The poem describes the relationship between the poet and "rich givers," who could literally be patrons or readers of the poem. Gay Wilson Allen, in his biography of Whitman, notes that in this poem Whitman expresses a wish for wealthy patrons, but the poem does not have to be read in a strictly biographical way. Unashamed to accept "sustenance" from "rich givers," the "I" of the poem accepts "cheerfully" a "hut and garden" and "a little money"—images evocative of Henry David Thoreau's Walden (1854).
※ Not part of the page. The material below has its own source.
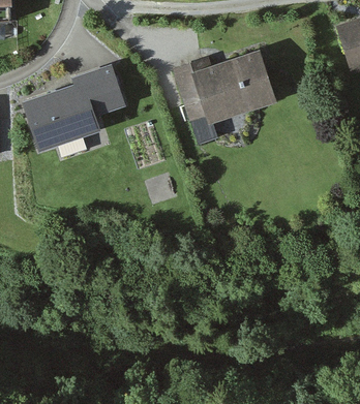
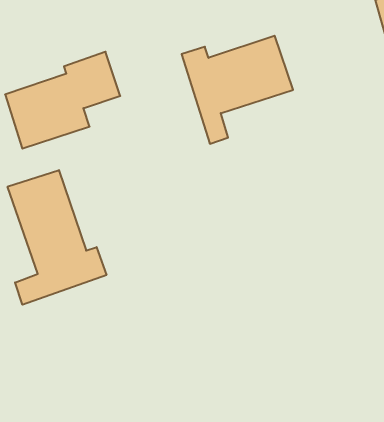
building: none -> [8,170,106,305]

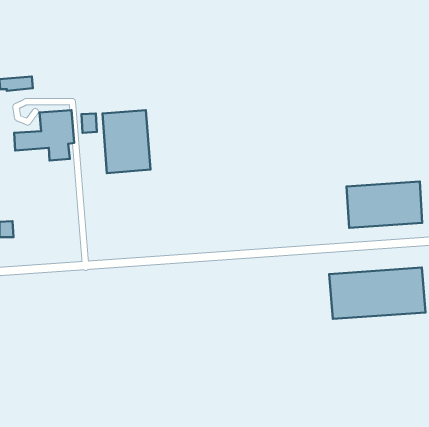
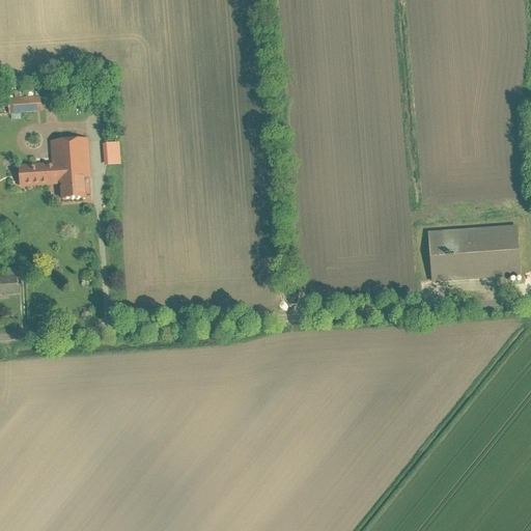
building: [102,110,150,173] -> none
building: [329,268,425,319] -> none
Giving becomes a form of enrichment for the giver, as the title of the poem indicates. The givers are rich because what the poet bestows upon them enriches them even more. Thus, the wealth of the givers comes from what the poetry gives to them—"the entrance to all the gifts of the universe"—an open-ended world. By the end of the poem, the meanings and implications of "rich givers" widen to include the poet, this poem, and the "poems" of line 2. The "you" and "I" of line 1 thus become interchangeable, with "you" as reader/patron or poet.

Bibliography

Allen, Gay Wilson. The Solitary Singer: A Critical Biography of Walt Whitman. 1955. Rev. ed. 1967. Chicago: U of Chicago P, 1985.

Larson, Kerry C. Whitman's Drama of Consensus. Chicago: U of Chicago P, 1988.

Zweig, Paul. Walt Whitman: The Making of the Poet. New York: Basic Books, 1984.